Saturday, June 4, 2016

Pirates Hang On To Take See-Saw Battle 8-7

Not an inspiring opening frame. Kole Calhoun launched a drive into the batter's eye off Jeff Locke (Cutch made a great effort at the wall and just missed bringing it back) , while Jhoulys Chacin tossed a three grounder (his specialty) frame. Jeff came back with a neat second inning, while Starling opened with a double for Pittsburgh. JHK put the next pitch into the bullpen, and the Bucs had the lead. Josh legged out an infield knock, and Stew walked an out later. A bunt moved them up, but JJ couldn't bring them home.

Jeff is now 5-3 on the year (photo Denis Poroy/Getty)
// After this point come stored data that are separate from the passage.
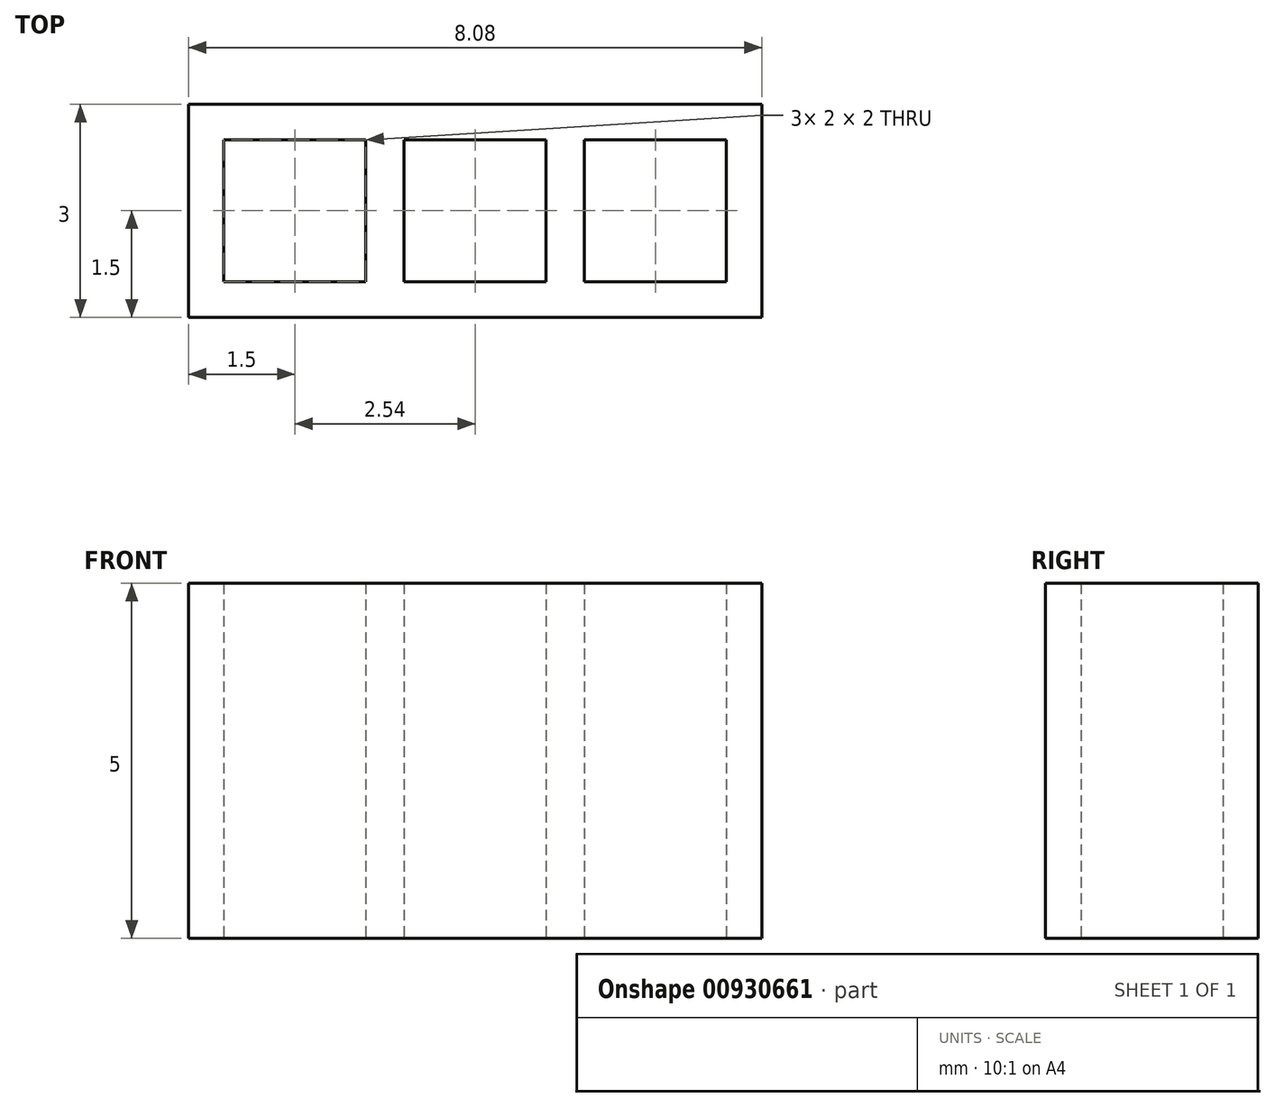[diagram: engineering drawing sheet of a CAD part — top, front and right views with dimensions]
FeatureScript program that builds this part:
annotation { "Feature Type Name" : "Feature", "Feature Type Description" : "" }
export const myFeature = defineFeature(function(context is Context, id is Id, definition is map)
    precondition{}
    {
        {
            var Q0;
            Q0=qCreatedBy(makeId("Top.planeOp"),FACE);
            var sketch = newSketch(context, id + "F0", { "sketchPlane" : qUnion([Q0])});
            skLineSegment(sketch, "E0.bottom", {"start": v(0, 0) * mm, "end": v(8.08, 0) * mm});
            skLineSegment(sketch, "E0.top", {"start": v(0, 3) * mm, "end": v(8.08, 3) * mm});
            skLineSegment(sketch, "E0.left", {"start": v(0, 0) * mm, "end": v(0, 3) * mm});
            skLineSegment(sketch, "E0.right", {"start": v(8.08, 0) * mm, "end": v(8.08, 3) * mm});
            skLineSegment(sketch, "E1.bottom", {"start": v(0.5, 2.5) * mm, "end": v(2.5, 2.5) * mm});
            skLineSegment(sketch, "E1.top", {"start": v(0.5, 0.5) * mm, "end": v(2.5, 0.5) * mm});
            skLineSegment(sketch, "E1.left", {"start": v(0.5, 2.5) * mm, "end": v(0.5, 0.5) * mm});
            skLineSegment(sketch, "E1.right", {"start": v(2.5, 2.5) * mm, "end": v(2.5, 0.5) * mm});
            skLineSegment(sketch, "E2.bottom", {"start": v(3.04, 2.5) * mm, "end": v(5.04, 2.5) * mm});
            skLineSegment(sketch, "E2.top", {"start": v(3.04, 0.5) * mm, "end": v(5.04, 0.5) * mm});
            skLineSegment(sketch, "E2.left", {"start": v(3.04, 2.5) * mm, "end": v(3.04, 0.5) * mm});
            skLineSegment(sketch, "E2.right", {"start": v(5.04, 2.5) * mm, "end": v(5.04, 0.5) * mm});
            skLineSegment(sketch, "E3.bottom", {"start": v(5.58, 2.5) * mm, "end": v(7.58, 2.5) * mm});
            skLineSegment(sketch, "E3.top", {"start": v(5.58, 0.5) * mm, "end": v(7.58, 0.5) * mm});
            skLineSegment(sketch, "E3.left", {"start": v(5.58, 2.5) * mm, "end": v(5.58, 0.5) * mm});
            skLineSegment(sketch, "E3.right", {"start": v(7.58, 2.5) * mm, "end": v(7.58, 0.5) * mm});
            skSolve(sketch);
        }
        {
            var Q0;
            Q0=qSketchRegion(id+"F0",true);
            extrude(context, id + "F1", {"entities" : qUnion([Q0]), "depth" : 5 * mm, "offsetDistance" : 25 * mm});
        }
    });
Jeff gave up an opening bloop to center to Chacin in the third and moved up on a grounder. Then Locke fell behind Yunel Escobar 3-1, left him a heater down Broadway, and the ensuing double (Josh couldn't handle Marte's throw, or Yunel was DOA at second) tied the game. No diff; a deep fly to right turned into a 9-4-6 DP when Escobar inexplicably headed toward third; maybe he thought there were two outs. Still, too many fly balls given up by Jeff so far. With two gone, Starling got a center cut heater and tripled; it might have been gone if he hadn't lasered it to The Notch. Jung Ho left him there.

Albert Pujols singled with one gone in the fourth, a great grab by JHK started an around-the-horn DP to finish the frame. Josh & Jordy led off with a singles, and an out later Jeff bunted them along. JJ walked, and so did Cutch (after falling behind 0-2) for a bloodless RBI and the lead. Jeff tossed a clean fifth. JHK walked, but no damage resulted despite a couple of smoked balls that found gloves. Shane Robinson tied the match again, turning on a inside heater and sneaking it just inside the foul pole in left. After a knock, Jeff settled in and retired the Halos. Cam Bedrosian took the hill for LA. JJ walked with two away, but Cutch was rung up on pitch that wasn't close.

The Angel's opened the seventh with a single and bunt, but Jeff left the Halo at second. Fernando Salas got the call, and Gregory greeted him with a 451' crush job into the top of the Clemente Wall bleachers. Starling followed with a infield single and went to second after a rushed throw went astray. JHK lined out, but Josh brought home the insurance run with a knock to left. Jordy walked, and with two gone, Matt Joyce grabbed a bat; the Angels countered with lefty Greg Mahle. The matchup didn't work; Joyce lost a baseball in the shrubbery 439' away to make it an 8-3 game.

Tony Watson took over in the eighth and walked the first hitter on four pitches, followed by an RBI double by Escobar. Another run scoring knock followed. After an out, the Angels blooped another hit, putting Halos on the corner after Cutch couldn't handle the flare cleanly. Clint waved in Neftali Feliz. A grounder that was too weak to turn and a two bagger made it 8-7 before he mopped up.

It was J-Hay all day (photo Dave Arrigo/Pirates)

Joe Smith walked Cutch to open the Pirate half, but he was picked off on his way to second 1-3-6; the pickoff move looked a lot like a balk. Gregory was rung up on a pitch that wasn't near the zone; mama said there'd be innings like this. Starling walked and stole second, followed by JHK getting plunked without, so far as we can tell, injury. J-Hay ended a frustrating frame by drilling an at 'em ball to third. It was Shark time in the ninth and he returned some sanity to the game with a 1-2-3 frame to finally get the win in the books.

The losing streak was snapped at four, but not without drama. A big lead almost loss, umps being ornery, 10 stranded runners...but it worked out. Now for the series rubber match tomorrow.

  • Starling Marte in the past two games: two singles, two doubles, triple, homer and walk.
  • Josh had a day, too, going 3-for-5 with two runs and a RBI.
  • Matt Joyce has hit four pinch hit homers for the Bucs with just 31 PAs as a PH. In that role, he's gotten eight hits, drawn eight walks and has 13 RBI to go with eight runs scored.
  • And let's not forget JHK - in 20 starts and 77 AB, he has eight homers and 21 RBI.
  • Jeff Locke has changed his style to go after hitters. He may be giving up fly balls and homers thx to the change, but he's also walked just one batter in his last 20-1/3 innings. It's also kept him in loner. In his last eight starts, he's only failed to go six innings once and gone seven or more four times.
  • The game drew 31,505 to the ballyard.